▸ **Work to complete**
Render the part of the listing that opens with its first line and closes with the line containing "Скачать журнал STYLE", both ends included, as a JSON list of strings with one string per line and blank lines omitted.

▸ **Material supplied**
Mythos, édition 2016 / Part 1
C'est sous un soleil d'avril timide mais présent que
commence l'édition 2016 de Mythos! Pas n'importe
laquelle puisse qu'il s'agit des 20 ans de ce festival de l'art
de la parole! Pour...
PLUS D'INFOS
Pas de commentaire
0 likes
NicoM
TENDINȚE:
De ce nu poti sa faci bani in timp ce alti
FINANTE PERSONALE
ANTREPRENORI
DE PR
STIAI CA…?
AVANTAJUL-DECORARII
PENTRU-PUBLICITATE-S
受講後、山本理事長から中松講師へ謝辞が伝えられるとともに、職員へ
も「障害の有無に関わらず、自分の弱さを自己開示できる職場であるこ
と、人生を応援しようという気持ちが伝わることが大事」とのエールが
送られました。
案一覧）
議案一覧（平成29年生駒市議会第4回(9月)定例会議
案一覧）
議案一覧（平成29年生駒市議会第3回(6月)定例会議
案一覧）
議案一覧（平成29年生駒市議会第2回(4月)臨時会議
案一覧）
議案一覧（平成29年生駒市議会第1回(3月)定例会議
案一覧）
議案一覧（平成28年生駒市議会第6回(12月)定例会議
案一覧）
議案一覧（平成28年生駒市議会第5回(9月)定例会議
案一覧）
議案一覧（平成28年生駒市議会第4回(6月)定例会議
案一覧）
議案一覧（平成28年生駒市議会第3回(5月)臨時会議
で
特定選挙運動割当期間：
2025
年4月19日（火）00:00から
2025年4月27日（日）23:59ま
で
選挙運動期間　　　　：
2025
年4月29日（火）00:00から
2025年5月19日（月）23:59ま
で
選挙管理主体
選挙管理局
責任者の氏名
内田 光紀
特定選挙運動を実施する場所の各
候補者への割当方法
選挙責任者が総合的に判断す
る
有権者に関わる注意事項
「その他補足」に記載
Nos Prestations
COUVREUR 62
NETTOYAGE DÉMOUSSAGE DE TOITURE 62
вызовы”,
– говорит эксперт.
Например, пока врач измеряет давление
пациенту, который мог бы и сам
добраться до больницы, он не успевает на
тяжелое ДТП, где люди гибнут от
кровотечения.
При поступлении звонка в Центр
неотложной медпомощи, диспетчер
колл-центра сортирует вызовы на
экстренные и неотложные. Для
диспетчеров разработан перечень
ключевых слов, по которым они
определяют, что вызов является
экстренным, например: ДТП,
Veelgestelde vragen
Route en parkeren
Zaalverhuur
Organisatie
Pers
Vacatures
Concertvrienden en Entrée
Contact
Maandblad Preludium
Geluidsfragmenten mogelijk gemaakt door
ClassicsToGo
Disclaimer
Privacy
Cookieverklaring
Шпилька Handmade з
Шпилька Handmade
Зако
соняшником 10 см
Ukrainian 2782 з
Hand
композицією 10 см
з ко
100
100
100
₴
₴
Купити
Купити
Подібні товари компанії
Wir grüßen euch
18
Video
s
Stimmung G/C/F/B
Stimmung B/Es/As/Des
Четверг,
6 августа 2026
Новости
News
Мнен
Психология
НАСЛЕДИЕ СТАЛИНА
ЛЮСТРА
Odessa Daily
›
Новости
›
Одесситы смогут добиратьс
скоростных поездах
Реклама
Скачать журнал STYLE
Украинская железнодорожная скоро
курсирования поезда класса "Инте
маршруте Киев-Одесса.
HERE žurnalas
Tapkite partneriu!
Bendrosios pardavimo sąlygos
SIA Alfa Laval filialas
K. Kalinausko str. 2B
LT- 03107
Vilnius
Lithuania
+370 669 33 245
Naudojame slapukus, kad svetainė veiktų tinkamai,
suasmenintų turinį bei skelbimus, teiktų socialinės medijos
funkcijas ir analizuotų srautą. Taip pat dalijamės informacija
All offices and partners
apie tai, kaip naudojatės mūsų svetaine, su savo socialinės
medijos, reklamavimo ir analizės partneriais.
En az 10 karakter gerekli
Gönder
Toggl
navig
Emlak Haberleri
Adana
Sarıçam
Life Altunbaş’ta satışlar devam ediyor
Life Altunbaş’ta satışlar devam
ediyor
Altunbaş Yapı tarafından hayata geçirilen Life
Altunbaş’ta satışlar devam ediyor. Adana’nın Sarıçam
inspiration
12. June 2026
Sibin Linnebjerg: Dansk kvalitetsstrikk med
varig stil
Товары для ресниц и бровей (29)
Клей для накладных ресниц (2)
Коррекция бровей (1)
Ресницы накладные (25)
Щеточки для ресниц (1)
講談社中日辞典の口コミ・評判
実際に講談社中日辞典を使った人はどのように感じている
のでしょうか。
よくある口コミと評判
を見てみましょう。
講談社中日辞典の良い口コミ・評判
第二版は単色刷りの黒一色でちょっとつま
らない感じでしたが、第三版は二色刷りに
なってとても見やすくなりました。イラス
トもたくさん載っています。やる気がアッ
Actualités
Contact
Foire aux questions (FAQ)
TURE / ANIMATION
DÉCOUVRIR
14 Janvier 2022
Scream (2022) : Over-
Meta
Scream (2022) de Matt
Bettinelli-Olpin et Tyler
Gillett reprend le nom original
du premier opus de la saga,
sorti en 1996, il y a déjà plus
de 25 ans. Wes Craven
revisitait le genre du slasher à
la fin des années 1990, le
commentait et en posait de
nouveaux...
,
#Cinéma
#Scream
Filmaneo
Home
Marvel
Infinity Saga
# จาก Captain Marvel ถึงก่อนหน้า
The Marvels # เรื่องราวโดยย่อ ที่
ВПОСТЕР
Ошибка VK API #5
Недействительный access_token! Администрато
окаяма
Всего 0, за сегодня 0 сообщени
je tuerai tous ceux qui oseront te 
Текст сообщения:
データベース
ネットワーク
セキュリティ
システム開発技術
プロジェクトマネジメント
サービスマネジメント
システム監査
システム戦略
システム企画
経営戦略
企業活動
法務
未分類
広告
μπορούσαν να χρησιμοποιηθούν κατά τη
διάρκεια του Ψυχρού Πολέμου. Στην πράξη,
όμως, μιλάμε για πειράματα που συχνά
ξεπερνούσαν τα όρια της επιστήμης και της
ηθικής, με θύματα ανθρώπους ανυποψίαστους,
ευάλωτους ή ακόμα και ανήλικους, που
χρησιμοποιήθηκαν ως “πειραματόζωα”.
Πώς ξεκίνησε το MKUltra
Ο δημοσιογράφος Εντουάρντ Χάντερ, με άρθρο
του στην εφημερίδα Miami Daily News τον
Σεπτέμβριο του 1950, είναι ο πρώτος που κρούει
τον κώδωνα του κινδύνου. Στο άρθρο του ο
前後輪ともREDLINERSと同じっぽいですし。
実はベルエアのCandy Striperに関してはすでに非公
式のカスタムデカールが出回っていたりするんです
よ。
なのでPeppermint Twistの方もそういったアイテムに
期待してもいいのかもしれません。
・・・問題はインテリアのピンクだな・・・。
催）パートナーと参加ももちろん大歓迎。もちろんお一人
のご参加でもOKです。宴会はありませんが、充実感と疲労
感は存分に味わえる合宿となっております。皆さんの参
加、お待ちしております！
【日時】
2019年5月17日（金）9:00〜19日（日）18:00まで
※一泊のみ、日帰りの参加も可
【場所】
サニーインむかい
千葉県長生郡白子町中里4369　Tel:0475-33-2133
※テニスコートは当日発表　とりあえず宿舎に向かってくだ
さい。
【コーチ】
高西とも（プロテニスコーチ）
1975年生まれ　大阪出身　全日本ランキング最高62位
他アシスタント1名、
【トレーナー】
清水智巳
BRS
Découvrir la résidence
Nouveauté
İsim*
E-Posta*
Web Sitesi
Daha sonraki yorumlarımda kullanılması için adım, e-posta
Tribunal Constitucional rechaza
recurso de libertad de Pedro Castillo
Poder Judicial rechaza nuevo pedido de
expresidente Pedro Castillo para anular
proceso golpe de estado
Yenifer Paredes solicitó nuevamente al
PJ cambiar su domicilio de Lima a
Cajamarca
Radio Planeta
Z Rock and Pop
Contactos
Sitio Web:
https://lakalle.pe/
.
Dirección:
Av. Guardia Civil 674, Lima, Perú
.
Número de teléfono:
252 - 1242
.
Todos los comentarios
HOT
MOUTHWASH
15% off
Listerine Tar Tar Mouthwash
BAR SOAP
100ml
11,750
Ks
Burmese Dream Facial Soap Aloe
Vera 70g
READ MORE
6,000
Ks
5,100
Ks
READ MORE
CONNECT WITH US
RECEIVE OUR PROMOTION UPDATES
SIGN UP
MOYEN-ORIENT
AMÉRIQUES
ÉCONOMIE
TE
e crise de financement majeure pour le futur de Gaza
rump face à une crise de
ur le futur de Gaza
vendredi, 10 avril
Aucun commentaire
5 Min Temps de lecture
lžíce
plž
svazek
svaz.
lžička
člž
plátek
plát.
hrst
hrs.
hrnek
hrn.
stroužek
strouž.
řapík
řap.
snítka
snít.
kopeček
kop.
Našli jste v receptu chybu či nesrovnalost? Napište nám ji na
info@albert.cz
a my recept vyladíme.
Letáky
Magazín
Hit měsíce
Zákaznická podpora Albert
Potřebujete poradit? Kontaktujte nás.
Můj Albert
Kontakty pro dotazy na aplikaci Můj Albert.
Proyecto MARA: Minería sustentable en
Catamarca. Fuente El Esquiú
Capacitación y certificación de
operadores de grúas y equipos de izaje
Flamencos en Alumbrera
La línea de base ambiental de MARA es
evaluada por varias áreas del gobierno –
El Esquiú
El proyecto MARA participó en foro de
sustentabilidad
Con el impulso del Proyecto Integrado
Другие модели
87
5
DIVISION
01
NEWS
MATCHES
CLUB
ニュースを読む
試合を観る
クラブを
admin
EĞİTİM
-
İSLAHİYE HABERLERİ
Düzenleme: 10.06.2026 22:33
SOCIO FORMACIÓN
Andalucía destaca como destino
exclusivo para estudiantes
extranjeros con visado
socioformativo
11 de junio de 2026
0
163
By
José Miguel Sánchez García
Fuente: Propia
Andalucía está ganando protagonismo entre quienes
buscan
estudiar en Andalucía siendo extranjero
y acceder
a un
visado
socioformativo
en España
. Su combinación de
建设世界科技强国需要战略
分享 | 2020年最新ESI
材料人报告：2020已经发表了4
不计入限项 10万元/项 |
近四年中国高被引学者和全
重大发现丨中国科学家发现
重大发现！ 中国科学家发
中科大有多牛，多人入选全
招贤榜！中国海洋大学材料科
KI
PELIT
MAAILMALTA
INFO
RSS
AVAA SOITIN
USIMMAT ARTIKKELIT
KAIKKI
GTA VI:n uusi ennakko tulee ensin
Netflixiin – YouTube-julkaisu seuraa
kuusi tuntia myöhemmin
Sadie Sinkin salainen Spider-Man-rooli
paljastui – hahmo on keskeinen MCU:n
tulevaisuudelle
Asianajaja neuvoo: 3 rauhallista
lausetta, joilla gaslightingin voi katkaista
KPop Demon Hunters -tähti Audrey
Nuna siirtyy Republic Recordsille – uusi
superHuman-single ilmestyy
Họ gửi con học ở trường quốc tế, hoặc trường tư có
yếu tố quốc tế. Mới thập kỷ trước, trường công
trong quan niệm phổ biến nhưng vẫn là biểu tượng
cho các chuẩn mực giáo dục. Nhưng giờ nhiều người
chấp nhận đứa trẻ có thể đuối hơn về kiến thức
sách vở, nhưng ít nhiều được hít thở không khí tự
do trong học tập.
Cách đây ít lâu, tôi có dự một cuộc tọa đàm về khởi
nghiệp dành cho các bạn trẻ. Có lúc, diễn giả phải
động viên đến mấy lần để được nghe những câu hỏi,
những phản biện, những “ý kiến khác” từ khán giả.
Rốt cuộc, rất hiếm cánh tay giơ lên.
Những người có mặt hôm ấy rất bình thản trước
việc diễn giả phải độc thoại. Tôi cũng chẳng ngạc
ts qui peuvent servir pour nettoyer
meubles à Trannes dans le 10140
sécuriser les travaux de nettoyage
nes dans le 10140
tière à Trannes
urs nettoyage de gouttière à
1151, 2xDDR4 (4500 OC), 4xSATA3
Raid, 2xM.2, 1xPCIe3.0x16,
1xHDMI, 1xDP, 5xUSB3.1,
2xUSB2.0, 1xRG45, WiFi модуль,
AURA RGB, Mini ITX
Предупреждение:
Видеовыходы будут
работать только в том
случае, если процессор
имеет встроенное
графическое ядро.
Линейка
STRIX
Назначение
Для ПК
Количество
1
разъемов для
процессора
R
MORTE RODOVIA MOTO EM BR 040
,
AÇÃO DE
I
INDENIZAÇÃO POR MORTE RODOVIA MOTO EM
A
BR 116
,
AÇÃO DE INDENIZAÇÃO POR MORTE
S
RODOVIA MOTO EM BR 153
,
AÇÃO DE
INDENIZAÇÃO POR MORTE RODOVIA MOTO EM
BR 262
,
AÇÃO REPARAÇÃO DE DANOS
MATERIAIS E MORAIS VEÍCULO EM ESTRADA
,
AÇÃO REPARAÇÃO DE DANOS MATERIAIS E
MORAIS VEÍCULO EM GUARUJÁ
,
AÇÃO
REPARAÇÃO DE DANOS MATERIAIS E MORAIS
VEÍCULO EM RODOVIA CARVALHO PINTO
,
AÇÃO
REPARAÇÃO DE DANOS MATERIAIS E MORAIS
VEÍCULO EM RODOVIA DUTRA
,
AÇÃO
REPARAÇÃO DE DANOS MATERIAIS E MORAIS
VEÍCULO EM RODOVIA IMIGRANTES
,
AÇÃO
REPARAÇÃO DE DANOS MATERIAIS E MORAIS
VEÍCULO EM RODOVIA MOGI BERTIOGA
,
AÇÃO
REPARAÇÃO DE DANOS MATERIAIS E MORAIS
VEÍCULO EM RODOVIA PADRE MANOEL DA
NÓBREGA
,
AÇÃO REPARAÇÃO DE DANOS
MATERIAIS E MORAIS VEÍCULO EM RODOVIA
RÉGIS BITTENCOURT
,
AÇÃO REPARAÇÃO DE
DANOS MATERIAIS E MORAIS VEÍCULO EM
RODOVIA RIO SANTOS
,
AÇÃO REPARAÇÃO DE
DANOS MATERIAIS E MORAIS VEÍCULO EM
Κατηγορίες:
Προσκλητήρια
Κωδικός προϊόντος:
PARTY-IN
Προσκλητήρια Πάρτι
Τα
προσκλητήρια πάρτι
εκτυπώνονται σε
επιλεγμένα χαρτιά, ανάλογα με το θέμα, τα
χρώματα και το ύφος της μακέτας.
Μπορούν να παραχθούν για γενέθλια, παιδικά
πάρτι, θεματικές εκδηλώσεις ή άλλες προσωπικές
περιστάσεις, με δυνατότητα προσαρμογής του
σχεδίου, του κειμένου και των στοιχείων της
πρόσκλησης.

▸ **Your solution**
[
  "Mythos, édition 2016 / Part 1",
  "C'est sous un soleil d'avril timide mais présent que",
  "commence l'édition 2016 de Mythos! Pas n'importe",
  "laquelle puisse qu'il s'agit des 20 ans de ce festival de l'art",
  "de la parole! Pour...",
  "PLUS D'INFOS",
  "Pas de commentaire",
  "0 likes",
  "NicoM",
  "TENDINȚE:",
  "De ce nu poti sa faci bani in timp ce alti",
  "FINANTE PERSONALE",
  "ANTREPRENORI",
  "DE PR",
  "STIAI CA…?",
  "AVANTAJUL-DECORARII",
  "PENTRU-PUBLICITATE-S",
  "受講後、山本理事長から中松講師へ謝辞が伝えられるとともに、職員へ",
  "も「障害の有無に関わらず、自分の弱さを自己開示できる職場であるこ",
  "と、人生を応援しようという気持ちが伝わることが大事」とのエールが",
  "送られました。",
  "案一覧）",
  "議案一覧（平成29年生駒市議会第4回(9月)定例会議",
  "案一覧）",
  "議案一覧（平成29年生駒市議会第3回(6月)定例会議",
  "案一覧）",
  "議案一覧（平成29年生駒市議会第2回(4月)臨時会議",
  "案一覧）",
  "議案一覧（平成29年生駒市議会第1回(3月)定例会議",
  "案一覧）",
  "議案一覧（平成28年生駒市議会第6回(12月)定例会議",
  "案一覧）",
  "議案一覧（平成28年生駒市議会第5回(9月)定例会議",
  "案一覧）",
  "議案一覧（平成28年生駒市議会第4回(6月)定例会議",
  "案一覧）",
  "議案一覧（平成28年生駒市議会第3回(5月)臨時会議",
  "で",
  "特定選挙運動割当期間：",
  "2025",
  "年4月19日（火）00:00から",
  "2025年4月27日（日）23:59ま",
  "で",
  "選挙運動期間　　　　：",
  "2025",
  "年4月29日（火）00:00から",
  "2025年5月19日（月）23:59ま",
  "で",
  "選挙管理主体",
  "選挙管理局",
  "責任者の氏名",
  "内田 光紀",
  "特定選挙運動を実施する場所の各",
  "候補者への割当方法",
  "選挙責任者が総合的に判断す",
  "る",
  "有権者に関わる注意事項",
  "「その他補足」に記載",
  "Nos Prestations",
  "COUVREUR 62",
  "NETTOYAGE DÉMOUSSAGE DE TOITURE 62",
  "вызовы”,",
  "– говорит эксперт.",
  "Например, пока врач измеряет давление",
  "пациенту, который мог бы и сам",
  "добраться до больницы, он не успевает на",
  "тяжелое ДТП, где люди гибнут от",
  "кровотечения.",
  "При поступлении звонка в Центр",
  "неотложной медпомощи, диспетчер",
  "колл-центра сортирует вызовы на",
  "экстренные и неотложные. Для",
  "диспетчеров разработан перечень",
  "ключевых слов, по которым они",
  "определяют, что вызов является",
  "экстренным, например: ДТП,",
  "Veelgestelde vragen",
  "Route en parkeren",
  "Zaalverhuur",
  "Organisatie",
  "Pers",
  "Vacatures",
  "Concertvrienden en Entrée",
  "Contact",
  "Maandblad Preludium",
  "Geluidsfragmenten mogelijk gemaakt door",
  "ClassicsToGo",
  "Disclaimer",
  "Privacy",
  "Cookieverklaring",
  "Шпилька Handmade з",
  "Шпилька Handmade",
  "Зако",
  "соняшником 10 см",
  "Ukrainian 2782 з",
  "Hand",
  "композицією 10 см",
  "з ко",
  "100",
  "100",
  "100",
  "₴",
  "₴",
  "Купити",
  "Купити",
  "Подібні товари компанії",
  "Wir grüßen euch",
  "18",
  "Video",
  "s",
  "Stimmung G/C/F/B",
  "Stimmung B/Es/As/Des",
  "Четверг,",
  "6 августа 2026",
  "Новости",
  "News",
  "Мнен",
  "Психология",
  "НАСЛЕДИЕ СТАЛИНА",
  "ЛЮСТРА",
  "Odessa Daily",
  "›",
  "Новости",
  "›",
  "Одесситы смогут добиратьс",
  "скоростных поездах",
  "Реклама",
  "Скачать журнал STYLE"
]